▶ The problem:
Answer these questions about the Spark 3.3 release email:
1. On what date was the code freeze and release branch cut planned to start?
2. Which SPIP is listed under Kubernetes?
3. What does the writer volunteer to do?

== Excerpted text

Please, let us know if you have any concerns about that.

Best regards,
Max Gekk


On Thu, Mar 3, 2022 at 9:44 PM Maxim Gekk  wrote:

> Hello All,
>
> I would like to bring on the table the theme about the new Spark release
> 3.3. According to the public schedule at
> https://spark.apache.org/versioning-policy.html, we planned to start the
> code freeze and release branch cut on March 15th, 2022. Since this date is
> coming soon, I would like to take your attention on the topic and gather
> objections that you might have.
>
> Bellow is the list of ongoing and active SPIPs:
>
> Spark SQL:
> - [SPARK-31357] DataSourceV2: Catalog API for view metadata
> - [SPARK-35801] Row-level operations in Data Source V2
> - [SPARK-37166] Storage Partitioned Join
>
> Spark Core:
> - [SPARK-20624] Add better handling for node shutdown
> - [SPARK-25299] Use remote storage for persisting shuffle data
>
> PySpark:
> - [SPARK-26413] RDD Arrow Support in Spark Core and PySpark
>
> Kubernetes:
> - [SPARK-36057] Support Customized Kubernetes Schedulers
>
> Probably, we should finish if there are any remaining works for Spark 3.3,
> and switch to QA mode, cut a branch and keep everything on track. I would
> like to volunteer to help drive this process.

====
== Dataset content

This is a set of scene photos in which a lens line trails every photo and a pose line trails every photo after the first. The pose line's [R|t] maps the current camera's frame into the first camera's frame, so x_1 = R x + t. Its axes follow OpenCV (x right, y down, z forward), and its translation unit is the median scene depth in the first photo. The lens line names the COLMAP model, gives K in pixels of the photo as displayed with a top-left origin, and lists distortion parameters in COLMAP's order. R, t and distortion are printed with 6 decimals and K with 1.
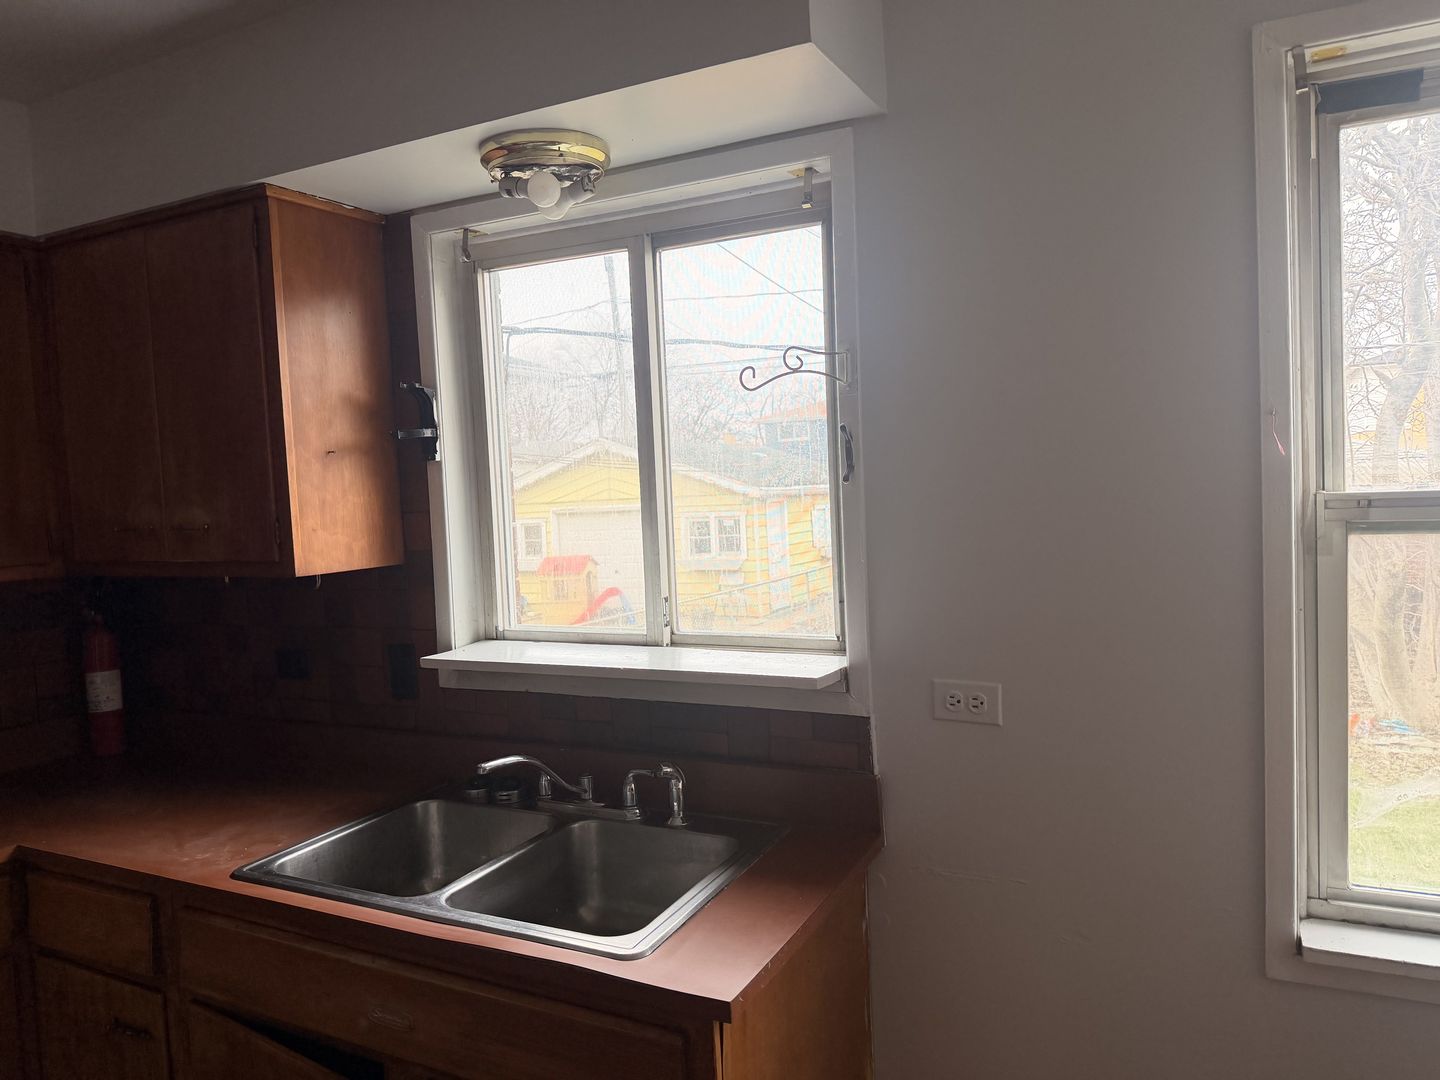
lens RADIAL K [[1013.6, 0, 720.0], [0, 1013.6, 540.0], [0, 0, 1]] dist [0.140995, -0.243151]
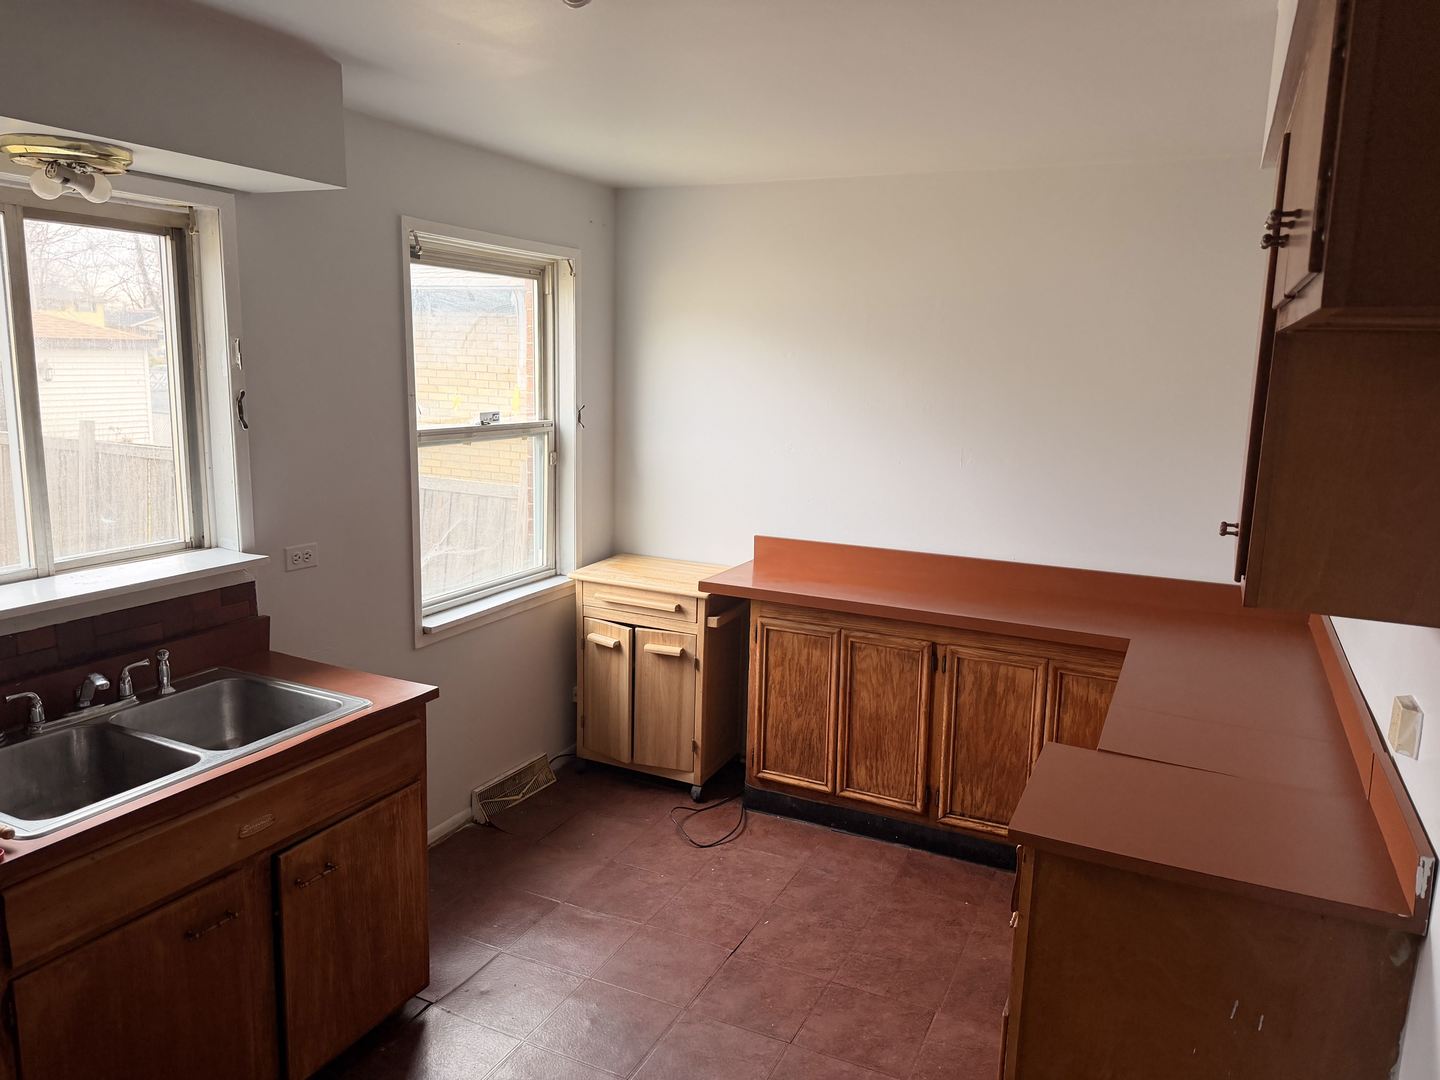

====

▶ Result for this exercise:
1. March 15th, 2022.
2. [SPARK-36057] Support Customized Kubernetes Schedulers.
3. Help drive the process of finishing the remaining work for Spark 3.3, switching to QA mode, cutting a branch and keeping everything on track.